Kasus Selebgram Surabaya yang Terlibat dalam Promosi Situs Judi Online
Seorang selebgram asal Surabaya, berinisial RPN, kini harus menghadapi proses hukum setelah terbukti mempromosikan situs judi online melalui akun media sosial pribadinya. Peristiwa ini berawal dari niatnya mencari penghasilan tambahan, namun malah membuatnya duduk di kursi terdakwa di Pengadilan Negeri (PN) Surabaya.
Awal Mula Keterlibatan dalam Bisnis Judi Online
Dalam sidang pembacaan dakwaan, Jaksa Penuntut Umum (JPU) Vini Angeline menjelaskan bahwa kasus ini bermula pada Oktober 2025. Saat itu, terdakwa tinggal di indekos Jalan Jeruk, Lakarsantri, Surabaya. Rachma, yang saat itu sedang membutuhkan uang, menerima pesan dari seseorang bernama Justin via WhatsApp. Justin menggunakan nomor luar negeri yang diduga berasal dari Kamboja dan menawarkan kerja sama promosi untuk situs judi online bernama Dragspin dengan nama situs Martabak188.
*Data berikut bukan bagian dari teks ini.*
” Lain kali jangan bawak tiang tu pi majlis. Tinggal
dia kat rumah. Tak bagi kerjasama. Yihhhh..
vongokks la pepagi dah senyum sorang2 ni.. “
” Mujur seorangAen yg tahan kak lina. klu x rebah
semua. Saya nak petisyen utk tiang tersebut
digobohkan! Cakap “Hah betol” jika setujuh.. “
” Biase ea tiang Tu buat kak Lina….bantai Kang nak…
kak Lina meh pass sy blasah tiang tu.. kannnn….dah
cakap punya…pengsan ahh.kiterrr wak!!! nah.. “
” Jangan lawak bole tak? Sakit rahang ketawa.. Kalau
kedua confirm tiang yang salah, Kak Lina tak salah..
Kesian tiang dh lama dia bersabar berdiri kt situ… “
Terdakwa langsung tertarik dengan tawaran tersebut karena imbalan yang ditawarkan cukup menarik. Ia menyetujui kontrak kerja yang diberikan oleh Justin. Tugas Rachma adalah mengunggah story di akun Instagram miliknya yang memiliki sekitar 15 ribu followers. Konten tersebut berisi tautan langsung menuju situs perjudian.
Aktivitas Promosi dan Penangkapan
Aktivitas promosi situs judi online terakhir kali dilakukan oleh Rachma pada 3 Desember 2025 sekitar pukul 20.00 WIB. Ia mengunggah konten promosi sesuai kesepakatan dengan pihak pemberi endorse. Namun, kegiatan ini tidak berjalan tanpa diketahui. Informasi tentang keterlibatan Rachma dalam promosi situs judi online melalui media sosial akhirnya terungkap setelah aparat kepolisian melakukan penyelidikan.
Pada 4 Desember 2025 sekitar pukul 20.00 WIB, Polda Jawa Timur melakukan penggerebekan di indekos terdakwa di kawasan Lakarsantri Surabaya. Rachma langsung diamankan dan menjalani proses hukum lebih lanjut. Dari tangan terdakwa, petugas menyita sejumlah barang bukti yang digunakan sebagai sarana promosi, seperti 1 unit ponsel merek Vivo 2019 beserta dua nomor IMEI dan kartu SIM.
Bukti Finansial yang Mengarah pada Dakwaan
Hasil pemeriksaan mutasi rekening e-wallet juga menunjukkan bahwa Rachma menerima tiga kali transfer pembayaran. Uang tersebut diduga merupakan imbalan atas jasa promosi situs judi online yang ia lakukan. Pembayaran pertama diterima pada 26 Oktober 2025 sebesar Rp 350 ribu. Lalu, ia memperoleh Rp 650 ribu pada 11 November 2025 dan Rp 1 juta pada 2 Desember 2025. Total uang yang diterima Rachma adalah Rp 2 juta.
Atas perbuatannya, Rachma didakwa dengan Pasal 426 ayat (1) huruf b Undang-Undang Nomor 1 Tahun 2023 tentang KUHP dan Pasal 427 Undang-Undang Nomor 1 Tahun 2023 tentang KUHP.
Kesimpulan
Kasus ini menjadi peringatan bagi para selebgram dan pengguna media sosial lainnya agar lebih berhati-hati dalam mengambil tawaran kerja sama. Meskipun tujuannya hanya untuk mencari penghasilan tambahan, tindakan yang dilakukan bisa berdampak besar secara hukum. Selain itu, kasus ini juga menunjukkan betapa pentingnya penegakan hukum terhadap praktik-praktik ilegal seperti promosi situs judi online.